We will conduct NLP-assisted EHR review for documentation of ACP (primary outcome). This EHR review will include keyword-based searches for documentation of limitations to life-sustaining treatment, goals of care, healthcare proxy designation or communication on the patients’ behalf, palliative care involvement, hospice preference or utilisation, discussions surrounding dialytic versus non-dialytic therapies (including time-limited trials of dialysis), as well as completion of any advance directive and/or POLST. For patients who die prior to 12 months, we will conduct an NLP-assisted EHR review to assess ACP documentation (primary outcome), type of kidney failure treatment received prior to death, receipt of palliative care, hospice, or CPR/intubation in the last month of life, and place of death (eg, intensive care unit, home, etc).

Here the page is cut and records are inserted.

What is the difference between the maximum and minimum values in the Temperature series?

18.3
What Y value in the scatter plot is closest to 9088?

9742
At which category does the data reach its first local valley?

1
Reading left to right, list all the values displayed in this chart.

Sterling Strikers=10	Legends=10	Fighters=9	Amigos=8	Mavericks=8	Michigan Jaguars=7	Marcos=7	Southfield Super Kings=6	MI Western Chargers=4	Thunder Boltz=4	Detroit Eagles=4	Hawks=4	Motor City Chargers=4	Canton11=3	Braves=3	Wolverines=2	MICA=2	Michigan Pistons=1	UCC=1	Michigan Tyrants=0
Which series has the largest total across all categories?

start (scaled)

NLP-assisted EHR review will rely on the ClinicalRegex software, which allows for rapid semi-automated clinical note review. ClinicalRegex presents operators with clinical notes highlighted in particular areas located by keywords associated with the concepts in question. Site operators will then ensure that keywords found within the notes appear in the correct clinical context (as in the documentation of ACP conversations). This method will be used at each site to search all collected outpatient clinical documentation data from the EHR for ACP documentation, similar to prior studies using NLP.^83–85

For each NLP domain (ie, goals-of-care discussion, limitations to life-sustaining treatment), we have built a keyword library with the goal of identifying relevant documentation within clinical notes. Each keyword library will be refined and validated by the review of retrospective clinical notes in each site’s local EHRs to generate formal metrics (accuracy, sensitivity, specificity, etc) across all sites.⁸⁶

All site operators who will be engaged in this NLP must participate in training on note annotation practices and must demonstrate proficiency in annotating notes containing clinical concepts expected to be found during this trial. Proficiency will be determined by the use of a calibration test consisting of 20 mock clinical narratives which will be used to cross-validate annotation practices across all sites.

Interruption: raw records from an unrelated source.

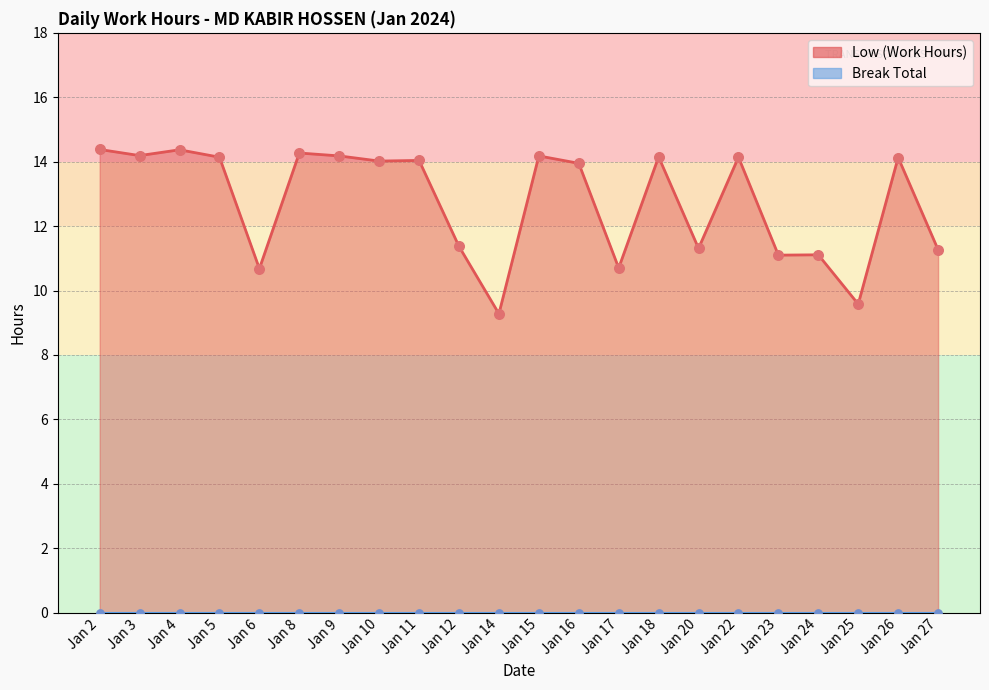

What is the ratio of the value at Jan 6 to the value at Jan 22?

0.8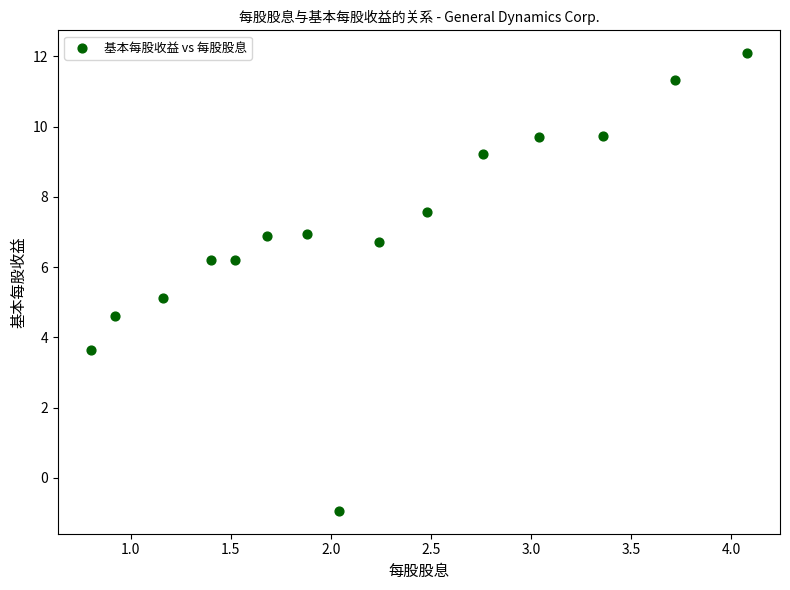

What is the range of Y values (max minus min)?

13.0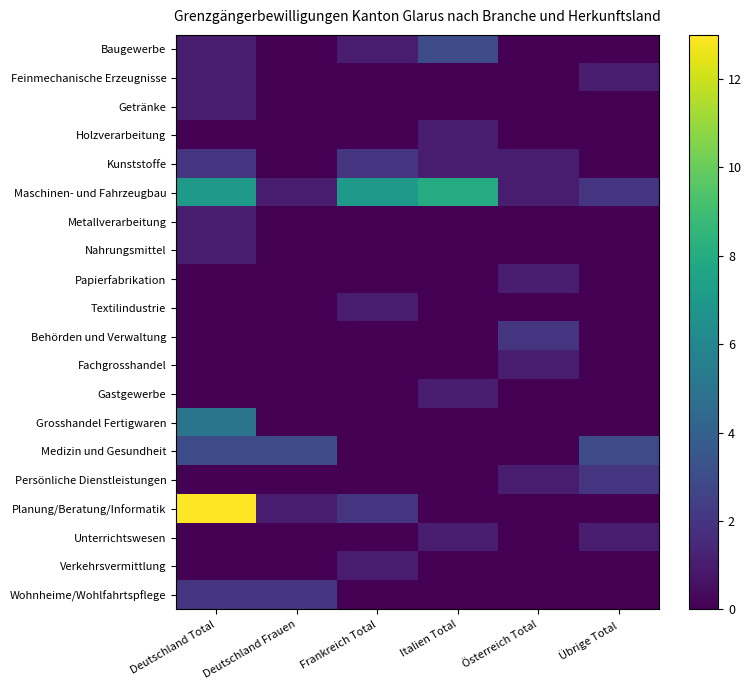

What is the greatest value displayed?

13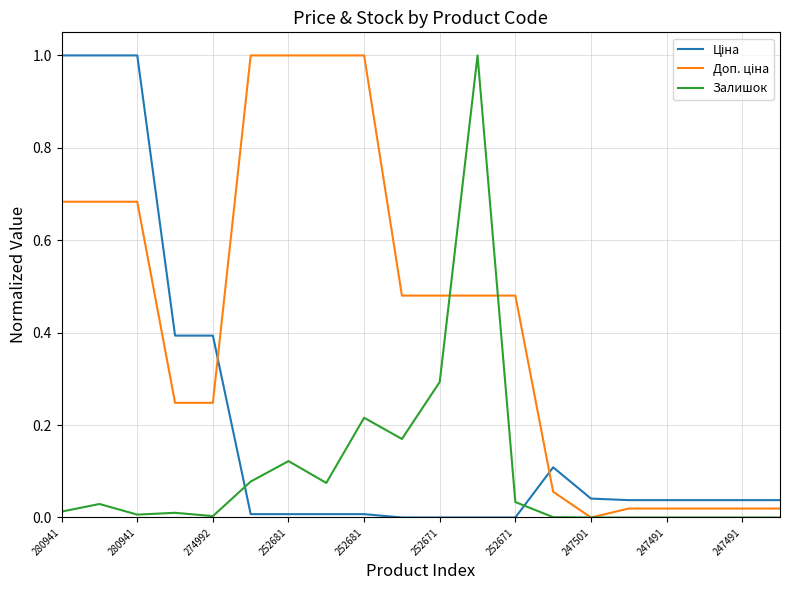

What is the greatest value displayed?

1.0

The EHR data will be reviewed by Dana-Farber Cancer Institute (DFCI) data staff and unblinded investigators. The NLP results and metadata (keyword frequencies, rates of agreement between annotator and keyword library) for each domain will be used across all sites to identify out of range or unexpected results, and a summary will be sent to each site. Conference calls will be conducted with relevant investigators and programmers to adjudicate any issues. We will then finalise NLP analysis results and submit to the study statistician for further analysis.

We have data use agreements from all sites to ensure adherence to the process and procedures for the protection of human subjects and protected health information (PHI). We will collect the minimum PHI needed from study participants and store all study information on HIPAA-compliant, password secured servers. We will separate participant identifying information from password-secured files while maintaining a linkage file at study sites. The linkage file will be restricted per local rules for PHI. We will transfer study data through HIPAA-secure methods specific to each site. Data will be sent to DFCI for data management and to Boston Medical Center and Massachusetts General Hospital for analysis. The final data set will be available to trial investigators on completion of the study and others can be provided access on reasonable request.